Data for this task —
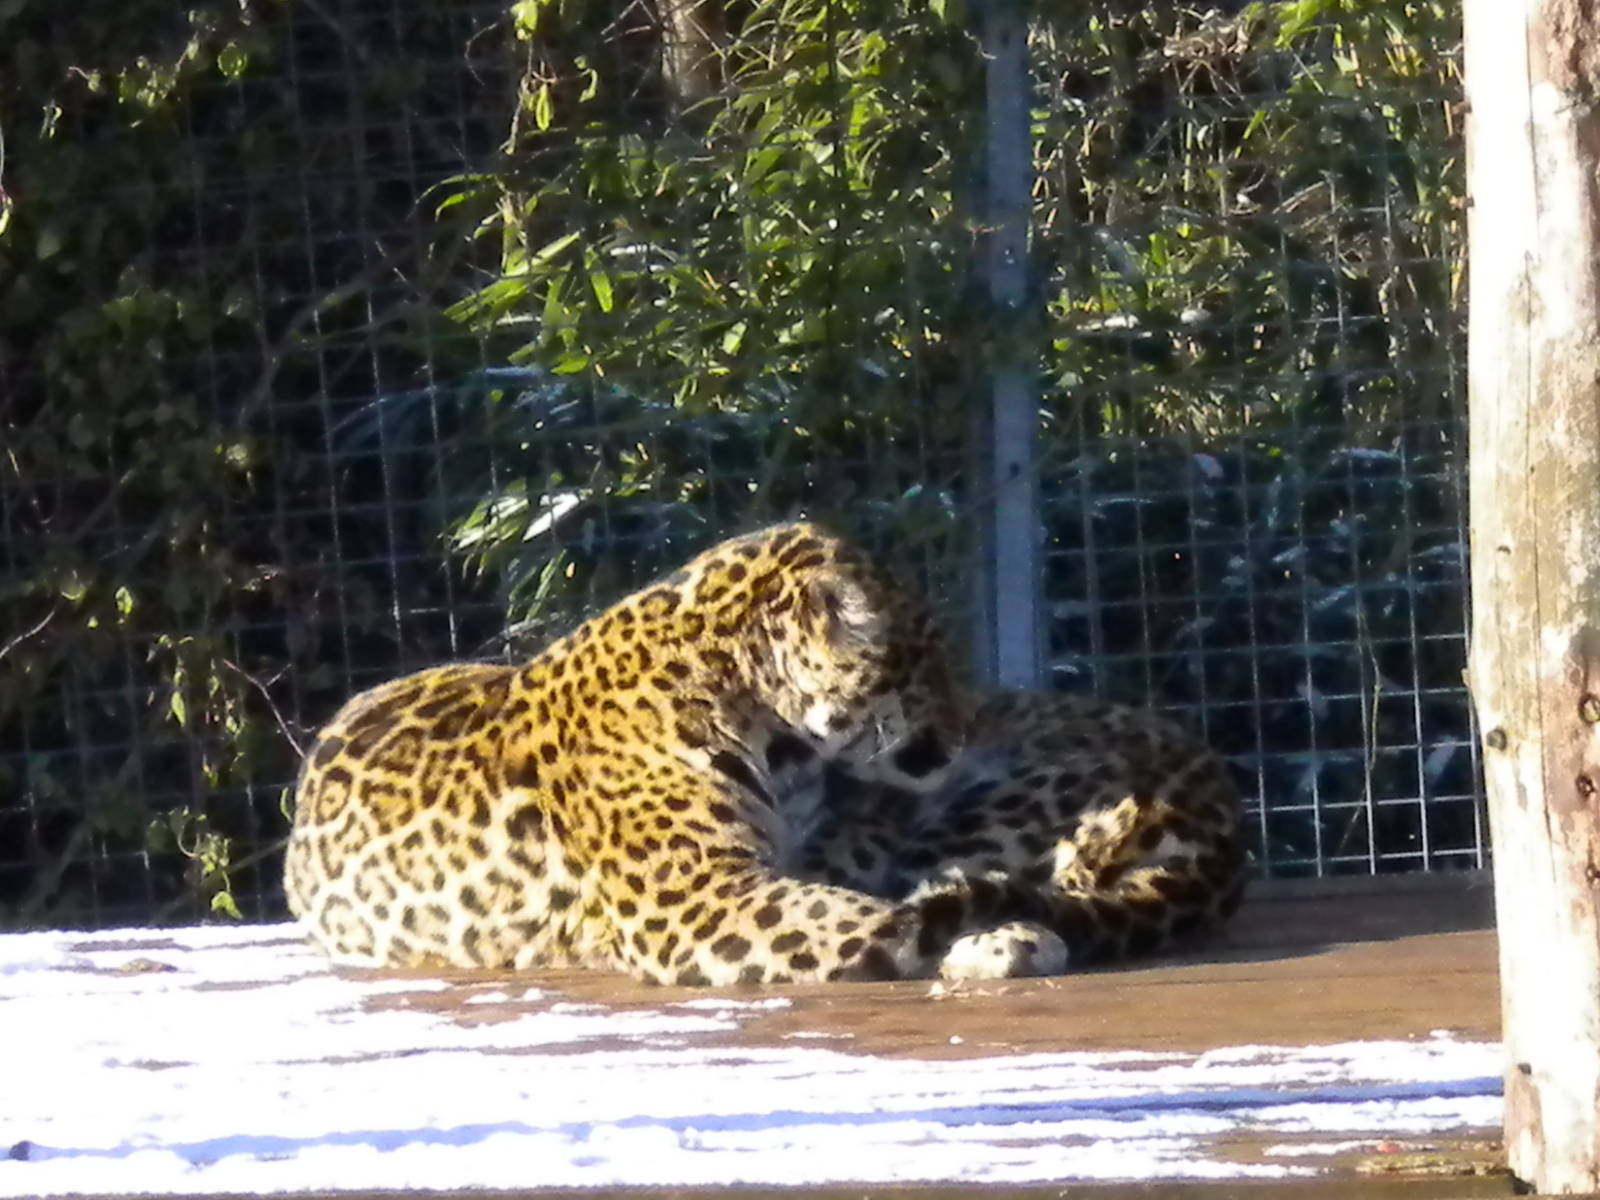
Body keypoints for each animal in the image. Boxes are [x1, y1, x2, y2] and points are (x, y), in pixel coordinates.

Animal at [284, 521, 1071, 986]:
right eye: (928, 663)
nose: (969, 725)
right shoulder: (701, 902)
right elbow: (873, 919)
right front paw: (1007, 938)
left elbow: (877, 899)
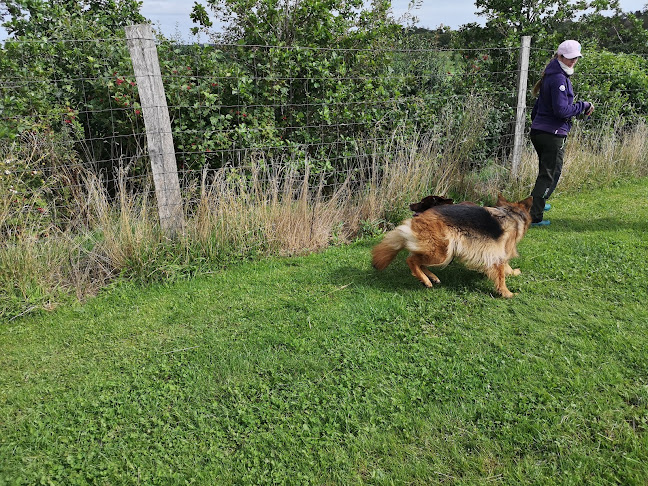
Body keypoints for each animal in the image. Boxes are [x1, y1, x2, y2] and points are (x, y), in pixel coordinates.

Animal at [374, 196, 532, 298]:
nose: (410, 205)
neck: (511, 214)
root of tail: (418, 219)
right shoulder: (499, 254)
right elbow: (501, 275)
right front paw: (507, 293)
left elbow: (506, 268)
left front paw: (513, 273)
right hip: (442, 253)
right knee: (411, 260)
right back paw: (426, 280)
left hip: (439, 252)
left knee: (418, 260)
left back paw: (431, 277)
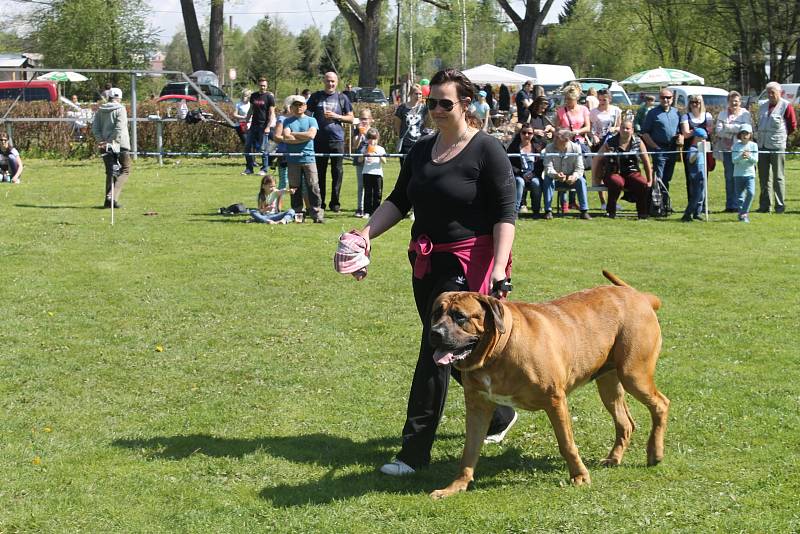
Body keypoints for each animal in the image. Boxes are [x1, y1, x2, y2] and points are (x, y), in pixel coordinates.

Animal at [432, 272, 668, 502]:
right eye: (436, 313)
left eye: (460, 316)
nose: (434, 332)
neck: (497, 352)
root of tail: (641, 296)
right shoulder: (478, 407)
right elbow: (469, 450)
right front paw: (455, 486)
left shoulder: (555, 400)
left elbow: (567, 443)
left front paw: (580, 476)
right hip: (609, 384)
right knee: (625, 423)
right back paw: (614, 458)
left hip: (634, 374)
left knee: (661, 404)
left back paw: (655, 453)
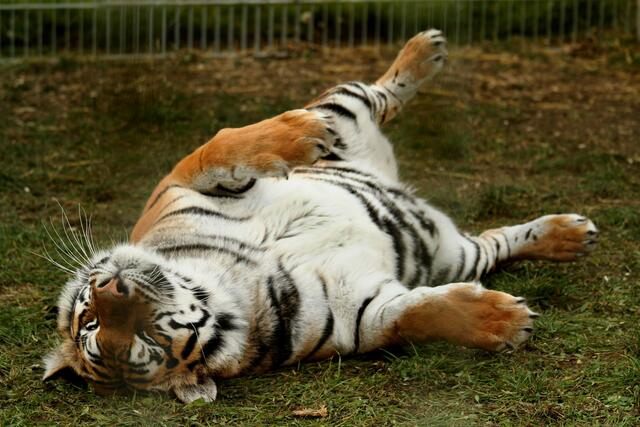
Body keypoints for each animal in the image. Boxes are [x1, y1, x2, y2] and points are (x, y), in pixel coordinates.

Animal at [43, 29, 598, 403]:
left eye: (88, 317)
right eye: (143, 339)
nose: (110, 286)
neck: (232, 282)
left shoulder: (175, 187)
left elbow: (223, 145)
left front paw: (300, 133)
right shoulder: (364, 316)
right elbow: (421, 316)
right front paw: (504, 320)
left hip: (346, 107)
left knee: (379, 93)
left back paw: (423, 50)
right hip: (455, 254)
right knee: (497, 241)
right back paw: (571, 237)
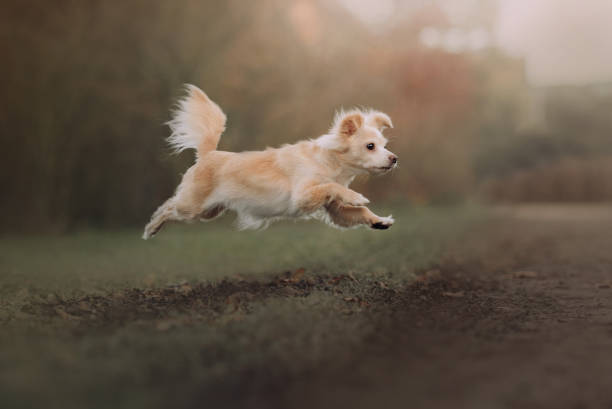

Exercise — Work out the number of lines in the listing above that hold the word "back". Write that number by itself.

Task result — 6